Durant l’été, nous avions évoqué dans nos colonnes une probable logique de contrepartie qui guidait les pas de Jean-Claude Mailly et l’inclinait, lui l’aubryste, à l’indulgence vis-à-vis des ordonnances. Nous n’avons pas été les seuls à soupçonner que cette fadeur n’était pas décorrélée du départ de Jean-Claude Mailly au printemps prochain et de ses intentions ou aspirations pour l’après. Ses troupes n’ont pas manqué de penser la même chose et de le lui reprocher abondamment.
D’où ce comité confédéral national de deux jours, tenu en fin de semaine dernière, qui a débouché sur l’injonction donnée par la majorité du syndicat à son secrétaire général de déclarer formellement la guerre au gouvernement. Même si le texte publié à la sortie de la réunion est plutôt conciliant et pudique, il ne masque pas la mise en minorité du vieux lion pour son dernier tour de piste.
Mailly rattrapé par la méthode Macron
C’est l’inconvénient, illustré par l’exemple, de la méthode Macron qui consiste à négocier en bilatéral et en tout petit comité. Elle jette la suspicion. Et les différentes révélations dans la presse sur les “perspectives” que le Président ouvre volontiers sous les pieds des interlocuteurs qu’il souhaite se mettre dans la poche y concourent.
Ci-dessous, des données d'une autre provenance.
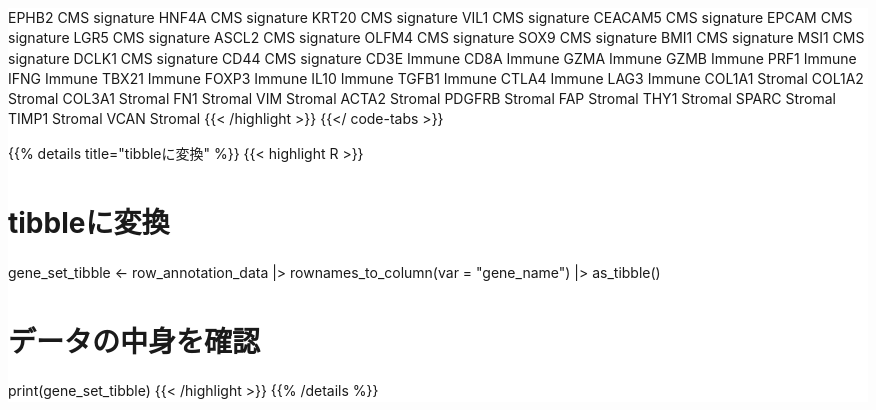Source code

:EPHB2   CMS signature
HNF4A   CMS signature
KRT20   CMS signature
VIL1    CMS signature
CEACAM5 CMS signature
EPCAM   CMS signature
LGR5    CMS signature
ASCL2   CMS signature
OLFM4   CMS signature
SOX9    CMS signature
BMI1    CMS signature
MSI1    CMS signature
DCLK1   CMS signature
CD44    CMS signature
CD3E           Immune
CD8A           Immune
GZMA           Immune
GZMB           Immune
PRF1           Immune
IFNG           Immune
TBX21          Immune
FOXP3          Immune
IL10           Immune
TGFB1          Immune
CTLA4          Immune
LAG3           Immune
COL1A1        Stromal
COL1A2        Stromal
COL3A1        Stromal
FN1           Stromal
VIM           Stromal
ACTA2         Stromal
PDGFRB        Stromal
FAP           Stromal
THY1          Stromal
SPARC         Stromal
TIMP1         Stromal
VCAN          Stromal
{{< /highlight >}}
{{</ code-tabs >}}


{{% details title="tibbleに変換" %}}
{{< highlight R >}}
# tibbleに変換
gene_set_tibble <- row_annotation_data |>
    rownames_to_column(var = "gene_name") |>
    as_tibble()

# データの中身を確認
print(gene_set_tibble)
{{< /highlight >}}
{{% /details %}}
Vrai ou fausse, donc, la rumeur selon laquelle le secrétaire général de FO avait des ambitions pour “l’après” qui interféraient avec ses positions du “pendant” a suffisamment couru sans contrefeu pour qu’elle devienne embarrassante pour tout le monde. Mailly a eu beau expliquer autant qu’il pouvait les bienfaits de sa stratégie “réformiste” dans ce dossier, il n’a pas convaincu.
Les ordonnances comptent désormais un syndicat hostile de plus, en attendant le ralliement de la CGC à l’intersyndicale. C’est tardif, mais ça ne sent quand même pas très bon pour le gouvernement.
Les patrons jettent de l’huile sur le feu
Comble de malchance, les patrons se sont passés le mot pour noircir le tableau et pousser à l’explosion.
Vendredi matin, les fédérations patronales du transport ont annoncé aux organisations de salariés, sous les lambris du ministère, leur intention d’utiliser les ordonnances pour remettre en cause les indemnités des chauffeurs. Du coup, même le cégétiste Jérôme Vérité, pourtant pas le plus farouche, s’est déclaré abasourdi à la sortie de la réunion. Les patrons du transport routier trempent pourtant dans tous les accords de branche qui servent le paritarisme depuis des années.
De son côté, le vice-président du MEDEF Geoffroy Roux de Bézieux a mis tout le monde dans la gêne en jouant les porte-parole du gouvernement dans une interview au Journal du Dimanche. Sur l’ISF, il a notamment cette phrase qui devrait faire mouche: “Macron ne cédera pas!”
Voilà qui ne devrait pas manquer de rendre les choses encore plus difficiles…
Rencontre avec les syndicats le 12 octobre
Dans cette tourmente qui pourrait prendre forme, la date du 12 octobre constituera un tournant. Emmanuel Macron a prévu de rencontrer les syndicats ce jour-là pour discuter réforme de la formation professionnelle et de l’assurance-chômage.
On suivra avec attention ce moment sensible qui pourrait déboucher sur une escalade (ou pas) de la tension.